START Extracted material

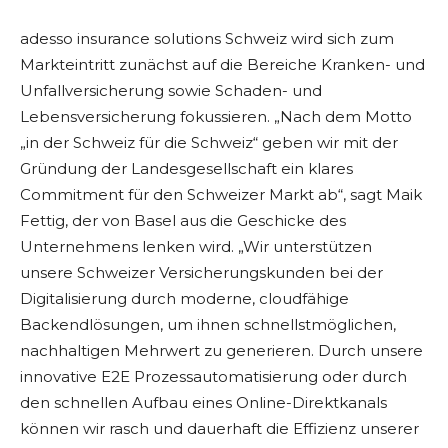
adesso insurance solutions Schweiz wird sich zum
Markteintritt zunächst auf die Bereiche Kranken- und
Unfallversicherung sowie Schaden- und
Lebensversicherung fokussieren. „Nach dem Motto
„in der Schweiz für die Schweiz“ geben wir mit der
Gründung der Landesgesellschaft ein klares
Commitment für den Schweizer Markt ab“, sagt Maik
Fettig, der von Basel aus die Geschicke des
Unternehmens lenken wird. „Wir unterstützen
unsere Schweizer Versicherungskunden bei der
Digitalisierung durch moderne, cloudfähige
Backendlösungen, um ihnen schnellstmöglichen,
nachhaltigen Mehrwert zu generieren. Durch unsere
innovative E2E Prozessautomatisierung oder durch
den schnellen Aufbau eines Online-Direktkanals
können wir rasch und dauerhaft die Effizienz unserer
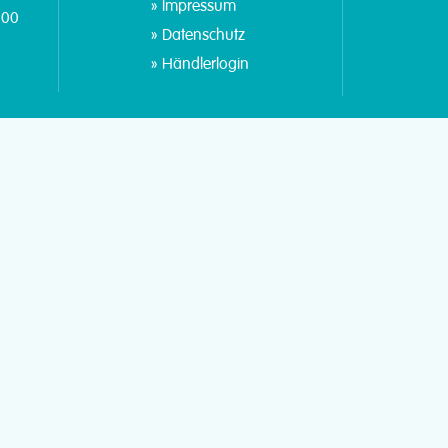
Impressum
:00
Datenschutz
Händlerlogin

END Extracted material

## Assigned task
Once the pictures are dropped, please print every remaining line of the material verbatim.

## Written solution
adesso insurance solutions Schweiz wird sich zum
Markteintritt zunächst auf die Bereiche Kranken- und
Unfallversicherung sowie Schaden- und
Lebensversicherung fokussieren. „Nach dem Motto
„in der Schweiz für die Schweiz“ geben wir mit der
Gründung der Landesgesellschaft ein klares
Commitment für den Schweizer Markt ab“, sagt Maik
Fettig, der von Basel aus die Geschicke des
Unternehmens lenken wird. „Wir unterstützen
unsere Schweizer Versicherungskunden bei der
Digitalisierung durch moderne, cloudfähige
Backendlösungen, um ihnen schnellstmöglichen,
nachhaltigen Mehrwert zu generieren. Durch unsere
innovative E2E Prozessautomatisierung oder durch
den schnellen Aufbau eines Online-Direktkanals
können wir rasch und dauerhaft die Effizienz unserer
Impressum
:00
Datenschutz
Händlerlogin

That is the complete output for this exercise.